- [YOUR OBJECTIVE]
Copying task for the records below: reproduce each one exactly and drop the pictures.

Items listed in a dataset:
+++

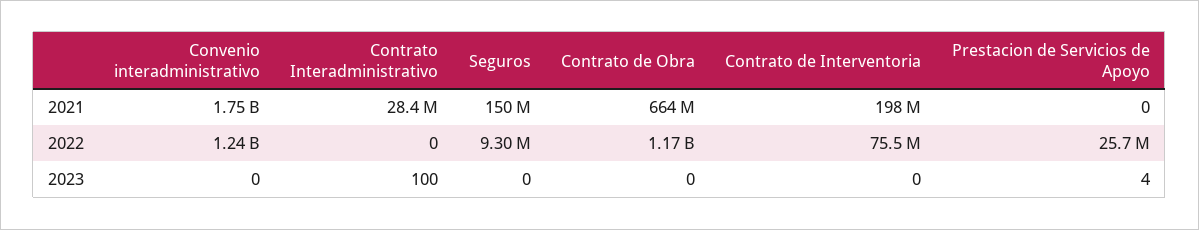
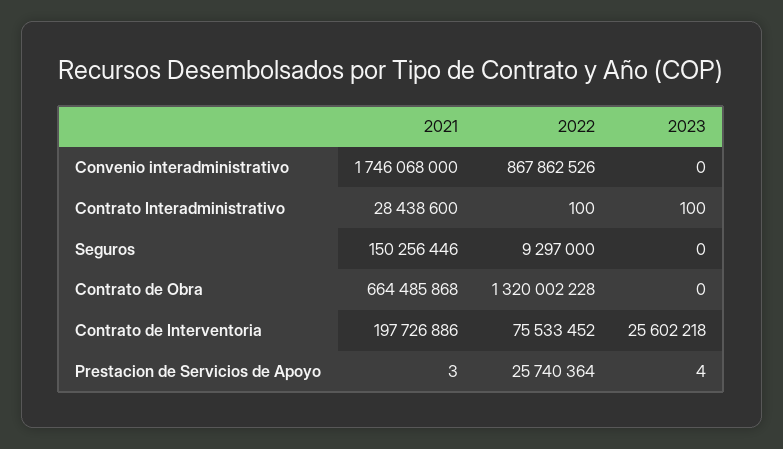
  {
    "Convenio interadministrativo": {
      "2021": 1746068000,
-     "2022": 1240000000,
+     "2022": 867862526,
      "2023": 0
    },
    "Contrato Interadministrativo": {
      "2021": 28438600,
-     "2022": 0,
+     "2022": 100,
      "2023": 100
    },
    "Seguros": {
      "2021": 150256446,
      "2022": 9297000,
      "2023": 0
    },
    "Contrato de Obra": {
      "2021": 664485868,
-     "2022": 1170000000,
+     "2022": 1320002228,
      "2023": 0
    },
    "Contrato de Interventoria": {
      "2021": 197726886,
      "2022": 75533452,
-     "2023": 0
+     "2023": 25602218
    },
    "Prestacion de Servicios de Apoyo": {
-     "2021": 0,
+     "2021": 3,
      "2022": 25740364,
      "2023": 4
    }
  }

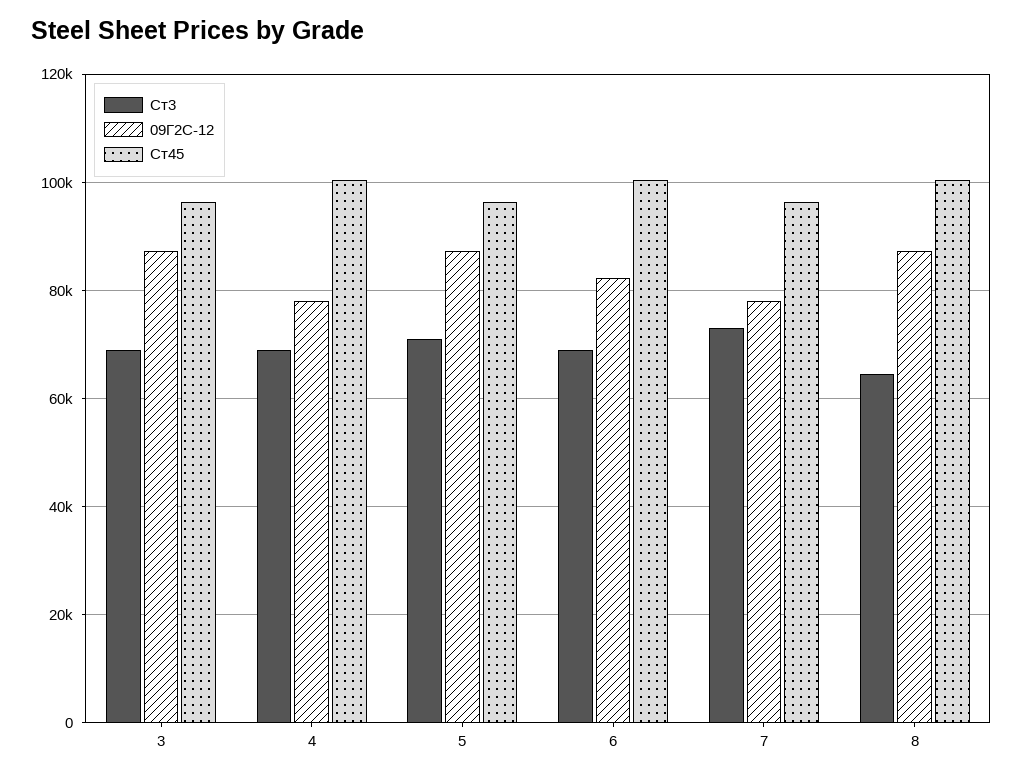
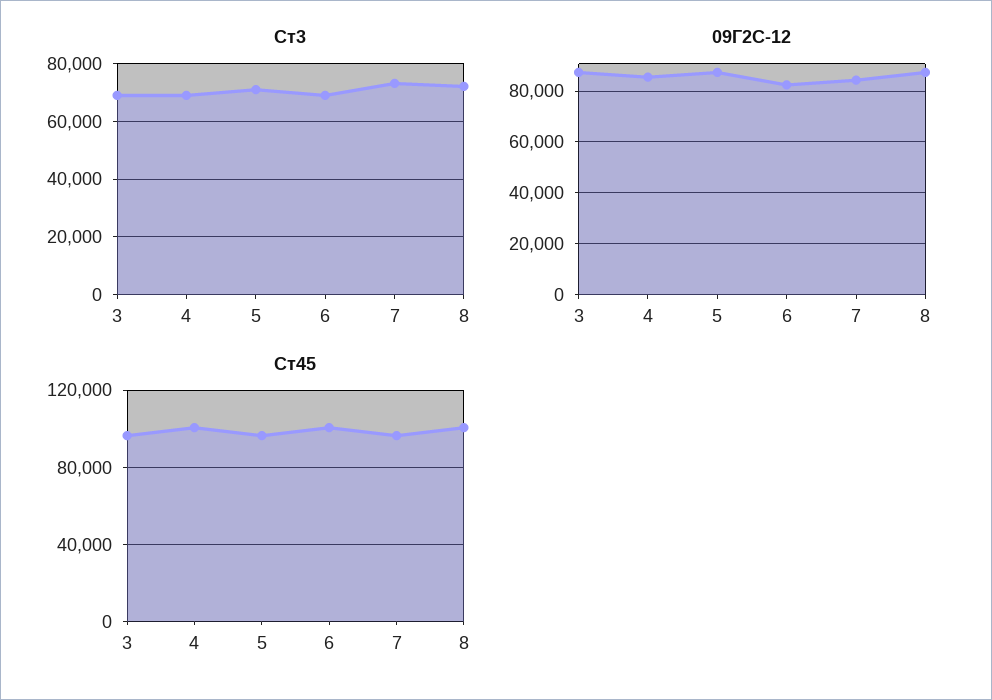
  {
    "Ст3": {
      "3": 70000,
      "4": 70000,
      "5": 72000,
      "6": 70000,
      "7": 74000,
-     "8": 64000
+     "8": 72500
    },
    "09Г2С-12": {
      "3": 88000,
-     "4": 78000,
+     "4": 85000,
      "5": 88000,
      "6": 82000,
-     "7": 78000,
+     "7": 85000,
      "8": 88000
    },
    "Ст45": {
      "3": 96000,
      "4": 100000,
      "5": 96000,
      "6": 100000,
      "7": 96000,
      "8": 100000
    }
  }

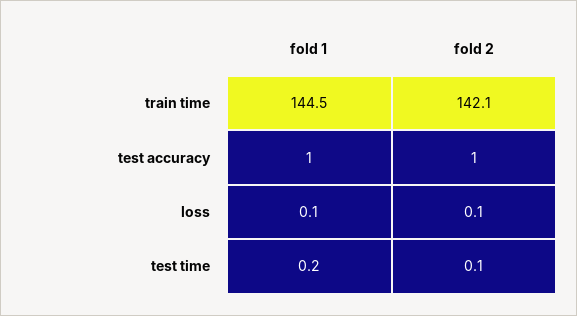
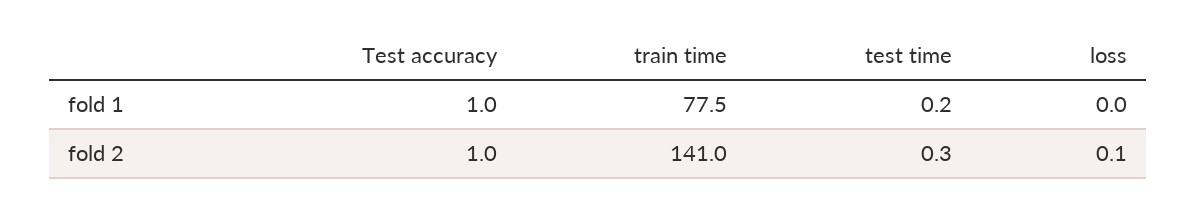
  {
    "fold 1": {
-     "train time": 144.5,
+     "train time": 77.5,
      "test accuracy": 1,
-     "loss": 0.1,
+     "loss": 0,
      "test time": 0.2
    },
    "fold 2": {
-     "train time": 142.1,
+     "train time": 141,
      "test accuracy": 1,
      "loss": 0.1,
-     "test time": 0.1
+     "test time": 0.3
    }
  }

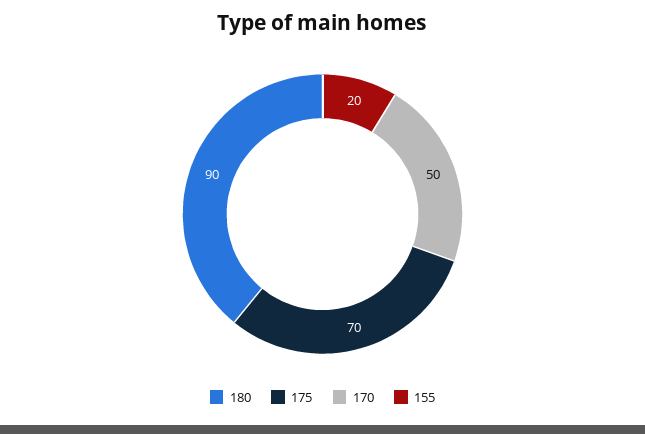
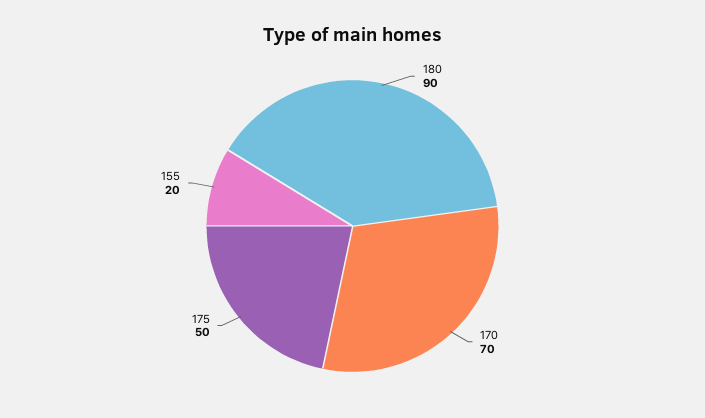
  {
    "180": 90,
-   "175": 70,
+   "175": 50,
-   "170": 50,
+   "170": 70,
    "155": 20
  }

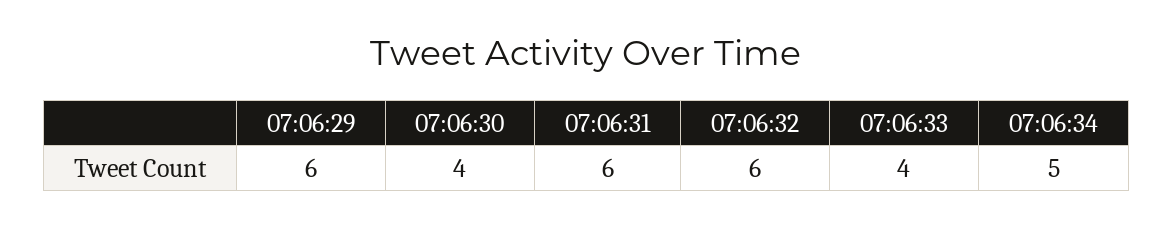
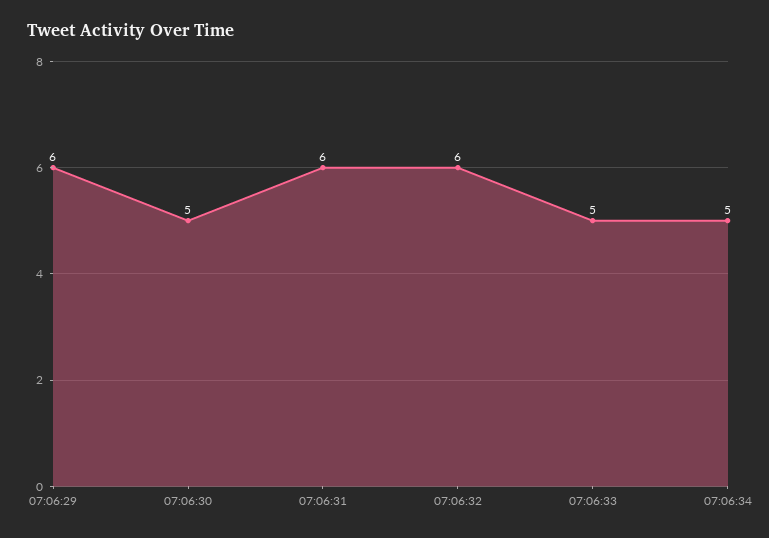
  {
    "07:06:29": 6,
-   "07:06:30": 4,
+   "07:06:30": 5,
    "07:06:31": 6,
    "07:06:32": 6,
-   "07:06:33": 4,
+   "07:06:33": 5,
    "07:06:34": 5
  }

+++

- [YOUR RESPONSE]
  {
    "Convenio interadministrativo": {
      "2021": 1746068000,
-     "2022": 1240000000,
+     "2022": 867862526,
      "2023": 0
    },
    "Contrato Interadministrativo": {
      "2021": 28438600,
-     "2022": 0,
+     "2022": 100,
      "2023": 100
    },
    "Seguros": {
      "2021": 150256446,
      "2022": 9297000,
      "2023": 0
    },
    "Contrato de Obra": {
      "2021": 664485868,
-     "2022": 1170000000,
+     "2022": 1320002228,
      "2023": 0
    },
    "Contrato de Interventoria": {
      "2021": 197726886,
      "2022": 75533452,
-     "2023": 0
+     "2023": 25602218
    },
    "Prestacion de Servicios de Apoyo": {
-     "2021": 0,
+     "2021": 3,
      "2022": 25740364,
      "2023": 4
    }
  }

  {
    "Ст3": {
      "3": 70000,
      "4": 70000,
      "5": 72000,
      "6": 70000,
      "7": 74000,
-     "8": 64000
+     "8": 72500
    },
    "09Г2С-12": {
      "3": 88000,
-     "4": 78000,
+     "4": 85000,
      "5": 88000,
      "6": 82000,
-     "7": 78000,
+     "7": 85000,
      "8": 88000
    },
    "Ст45": {
      "3": 96000,
      "4": 100000,
      "5": 96000,
      "6": 100000,
      "7": 96000,
      "8": 100000
    }
  }

  {
    "fold 1": {
-     "train time": 144.5,
+     "train time": 77.5,
      "test accuracy": 1,
-     "loss": 0.1,
+     "loss": 0,
      "test time": 0.2
    },
    "fold 2": {
-     "train time": 142.1,
+     "train time": 141,
      "test accuracy": 1,
      "loss": 0.1,
-     "test time": 0.1
+     "test time": 0.3
    }
  }

  {
    "180": 90,
-   "175": 70,
+   "175": 50,
-   "170": 50,
+   "170": 70,
    "155": 20
  }

  {
    "07:06:29": 6,
-   "07:06:30": 4,
+   "07:06:30": 5,
    "07:06:31": 6,
    "07:06:32": 6,
-   "07:06:33": 4,
+   "07:06:33": 5,
    "07:06:34": 5
  }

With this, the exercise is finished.